To-do list
1. Reproduce the stretch from "When heads rolled" through "and add blood." in the passage on the visual effects of Rome.
2. Name every software program that the passage on the visual effects of Rome mentions.

Excerpt provided
When heads rolled in ancient Rome, it was a spectacle. Blood flowed in
the Forum. Authentically but invisibly recreating the violence in the
Empire for the BBC and HBO’s $100 million miniseries required a
different kind of bloodletting-from gutsy VFX crews who turned CG body
parts into believable street fights and particle effects into
splattering blood.
"Rome was brutal," says visual effects supervisor Jim Madigan.
"We had to sever heads, stick CG knives through people, and add blood.
And there are a lot of shots with people having sex, so we had to
remove G strings and add body parts."
The 12 episodes of Rome feature 350 VFX shots, many of them
involving set extensions, crowd replications and fix-its, as well as
others of a more visceral nature. During a gladiator sequence, for
example, the gruesome effects included a close-up decapitation. "The
blood was tricky because when it squirted out of a neck, it ricocheted
off the shield, flew through the air, and splattered on the head and
the ground, which was being dented by the head," Madigan says. A system
set up in Next Limit’s RealFlow particle and fluid simulator mapped a
shiny red texture on to the UVs of a surface as soon as the blood
touched it. Several rendering passes for subsurface scattering, ambient
occlusion, specular highlights, shadows, and so forth helped make the
head, created with Pixologic’s Z-Brush, and the torso, created in Maya,
believable.

Source material
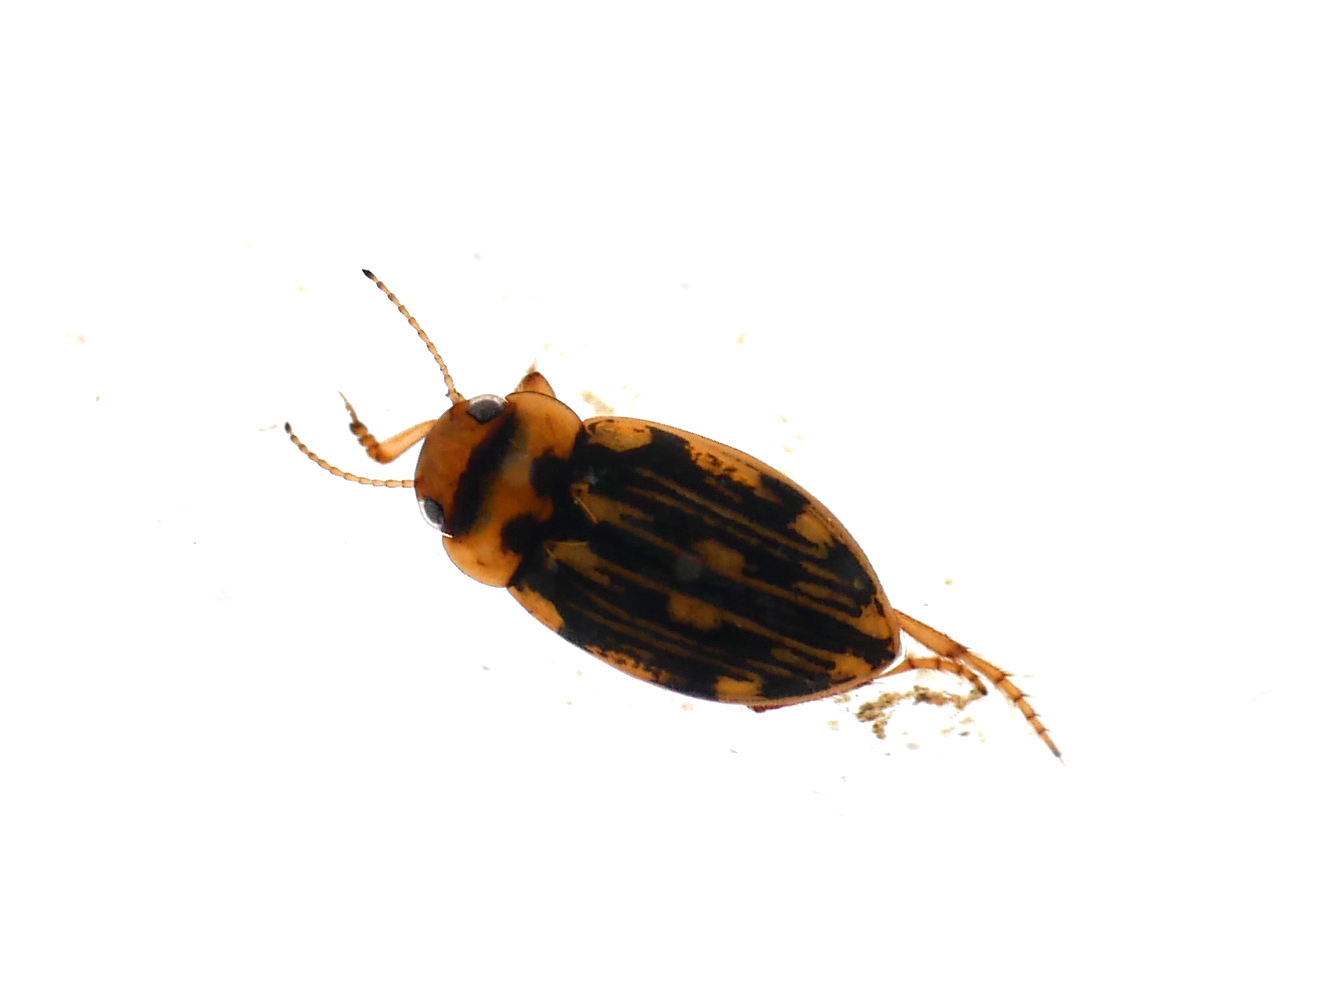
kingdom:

Full answers
1.
When heads rolled in ancient Rome, it was a spectacle. Blood flowed in
the Forum. Authentically but invisibly recreating the violence in the
Empire for the BBC and HBO’s $100 million miniseries required a
different kind of bloodletting-from gutsy VFX crews who turned CG body
parts into believable street fights and particle effects into
splattering blood.
"Rome was brutal," says visual effects supervisor Jim Madigan.
"We had to sever heads, stick CG knives through people, and add blood.

2.
- RealFlow (Next Limit)
- Z-Brush (Pixologic)
- Maya